- Job item: Extract every line of the material that contains the string "PlayEveryWare".

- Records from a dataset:
--------------------------------

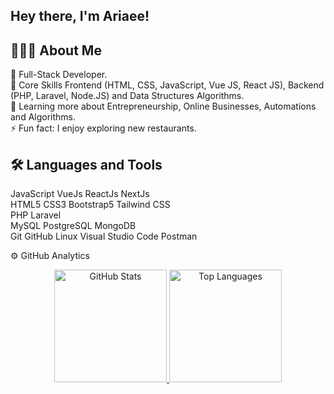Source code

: <!--
**MohammadNasirAriaee/mohammadnasirariaee** is a ✨ _special_ ✨ repository because its `README.md` (this file) appears on your GitHub profile.

Here are some ideas to get you started:

- 🔭 I’m currently working on ...
- 🌱 I’m currently learning ...
- 👯 I’m looking to collaborate on ...
- 🤔 I’m looking for help with ...
- 💬 Ask me about ...
- 📫 How to reach me: ...
- 😄 Pronouns: ...
- ⚡ Fun fact: ...
-->

Hey there, I'm Ariaee! 
---
## 👨🏻‍💻  About Me <br />
🤔   Full-Stack Developer. <br />
💼   Core Skills Frontend (HTML, CSS, JavaScript, Vue JS, React JS), Backend (PHP, Laravel, Node.JS) and Data Structures Algorithms. <br />
🌱   Learning more about Entrepreneurship, Online Businesses, Automations and Algorithms. <br />
⚡️   Fun fact: I enjoy exploring new restaurants.<br />

## 🛠  Languages and Tools 
JavaScript VueJs ReactJs NextJs <br />
HTML5 CSS3 Bootstrap5 Tailwind CSS <br />
PHP Laravel <br />
MySQL PostgreSQL MongoDB <br />
Git GitHub Linux Visual Studio Code Postman <br />

⚙️  GitHub Analytics
<p align="center">
  <a href="https://github.com/mohammadnasirariaee">
    <img height="180em" src="https://github-readme-stats.vercel.app/api?username=MohammadNasirAriaee&show_icons=true&theme=tokyonight&include_all_commits=true&count_private=true" alt="GitHub Stats" />
    <img height="180em" src="https://github-readme-stats.vercel.app/api/top-langs/?username=MohammadNasirAriaee&layout=compact&langs_count=8&theme=tokyonight" alt="Top Languages" />
  </a>
</p>

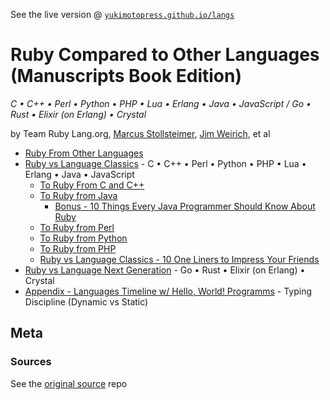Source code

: See the live version @ [`yukimotopress.github.io/langs`](http://yukimotopress.github.io/langs)


# Ruby Compared to Other Languages (Manuscripts Book Edition)

_C • C++ • Perl • Python • PHP • Lua • Erlang • Java • JavaScript /
Go • Rust • Elixir (on Erlang) • Crystal_


by Team Ruby Lang.org, [Marcus Stollsteimer](https://github.com/stomar),
[Jim Weirich](https://github.com/jimweirich), et al


- [Ruby From Other Languages](index.md)
- [Ruby vs Language Classics](classics.md) - C • C++ • Perl • Python • PHP • Lua • Erlang • Java • JavaScript
  - [To Ruby From C and C++](to-ruby-from-c-and-cpp.md)
  - [To Ruby from Java](to-ruby-from-java.md)
    - [Bonus - 10 Things Every Java Programmer Should Know About Ruby](to-ruby-from-java-10-things.md)
  - [To Ruby from Perl](to-ruby-from-perl.md)
  - [To Ruby from Python](to-ruby-from-python.md)
  - [To Ruby from PHP](to-ruby-from-php.md)
  - [Ruby vs Language Classics - 10 One Liners to Impress Your Friends](classics-10-one-liners.md)
- [Ruby vs Language Next Generation](nextgen.md) - Go • Rust • Elixir (on Erlang) • Crystal
- [Appendix - Languages Timeline w/ Hello, World! Programms](timeline.md) - Typing Discipline (Dynamic vs Static)






## Meta

### Sources

See the [original source](https://github.com/ruby/www.ruby-lang.org/tree/master/en/documentation/ruby-from-other-languages) repo
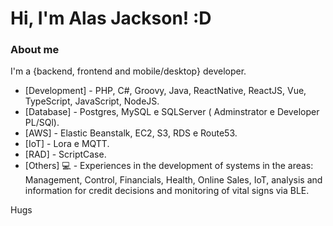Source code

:# Hi, I'm Alas Jackson! :D

### About me
I'm a {backend, frontend and mobile/desktop} developer. 

- [Development] - PHP, C#, Groovy, Java, ReactNative, ReactJS, Vue, TypeScript, JavaScript, NodeJS.
- [Database] - Postgres, MySQL e SQLServer ( Adminstrator e Developer PL/SQl).
- [AWS] - Elastic Beanstalk, EC2, S3, RDS e Route53.
- [IoT] - Lora e MQTT.
- [RAD] - ScriptCase.
- [Others] 💻 - Experiences in the development of systems in the areas: Management, Control, Financials, Health, Online Sales, IoT, analysis and information for credit decisions and monitoring of vital signs via BLE.

 Hugs
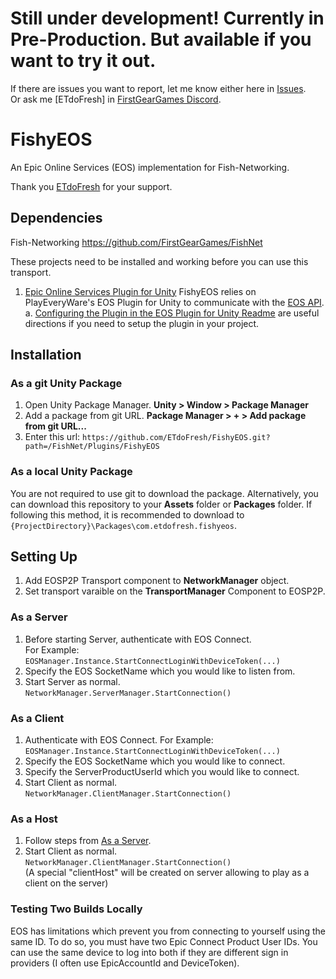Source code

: # Still under development! Currently in Pre-Production. But available if you want to try it out.
If there are issues you want to report, let me know either here in [Issues](https://github.com/ETdoFresh/FishyEOS/issues).  
Or ask me [ETdoFresh] in [FirstGearGames Discord](https://discord.gg/Ta9HgDh4Hj).

# FishyEOS
An Epic Online Services (EOS) implementation for Fish-Networking.

Thank you [ETdoFresh](https://github.com/sponsors/etdofresh) for your support.


## Dependencies

Fish-Networking https://github.com/FirstGearGames/FishNet

These projects need to be installed and working before you can use this transport.
1. [Epic Online Services Plugin for Unity](https://github.com/PlayEveryWare/eos_plugin_for_unity_upm) FishyEOS relies on PlayEveryWare's EOS Plugin for Unity to communicate with the [EOS API](https://dev.epicgames.com/docs/api-ref/interfaces).  
    a. [Configuring the Plugin in the EOS Plugin for Unity Readme](https://github.com/PlayEveryWare/eos_plugin_for_unity#configuring-the-plugin) are useful directions if you need to setup the plugin in your project.


## Installation

### As a git Unity Package

1. Open Unity Package Manager. **Unity > Window > Package Manager**
2. Add a package from git URL. **Package Manager > + > Add package from git URL...**
3. Enter this url: `https://github.com/ETdoFresh/FishyEOS.git?path=/FishNet/Plugins/FishyEOS`

### As a local Unity Package

You are not required to use git to download the package. Alternatively, you can download this repository to your **Assets** folder or **Packages** folder. If following this method, it is recommended to download to `{ProjectDirectory}\Packages\com.etdofresh.fishyeos`.


## Setting Up

1. Add EOSP2P Transport component to **NetworkManager** object. 
2. Set transport varaible on the **TransportManager** Component to EOSP2P.

### As a Server
1. Before starting Server, authenticate with EOS Connect.  
   For Example: `EOSManager.Instance.StartConnectLoginWithDeviceToken(...)`
2. Specify the EOS SocketName which you would like to listen from.
3. Start Server as normal.  
   `NetworkManager.ServerManager.StartConnection()`

### As a Client
1. Authenticate with EOS Connect.
   For Example: `EOSManager.Instance.StartConnectLoginWithDeviceToken(...)`
2. Specify the EOS SocketName which you would like to connect.
3. Specify the ServerProductUserId which you would like to connect.
4. Start Client as normal.  
   `NetworkManager.ClientManager.StartConnection()`

### As a Host
1. Follow steps from [As a Server](#as-a-server).
2. Start Client as normal.  
   `NetworkManager.ClientManager.StartConnection()`  
   (A special "clientHost" will be created on server allowing to play as a client on the server)

### Testing Two Builds Locally
EOS has limitations which prevent you from connecting to yourself using the same ID. To do so, you must have two Epic Connect Product User IDs. You can use the same device to log into both if they are different sign in providers (I often use EpicAccountId and DeviceToken).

--------------------------------

- Answer area:
1. [Epic Online Services Plugin for Unity](https://github.com/PlayEveryWare/eos_plugin_for_unity_upm) FishyEOS relies on PlayEveryWare's EOS Plugin for Unity to communicate with the [EOS API](https://dev.epicgames.com/docs/api-ref/interfaces).  
    a. [Configuring the Plugin in the EOS Plugin for Unity Readme](https://github.com/PlayEveryWare/eos_plugin_for_unity#configuring-the-plugin) are useful directions if you need to setup the plugin in your project.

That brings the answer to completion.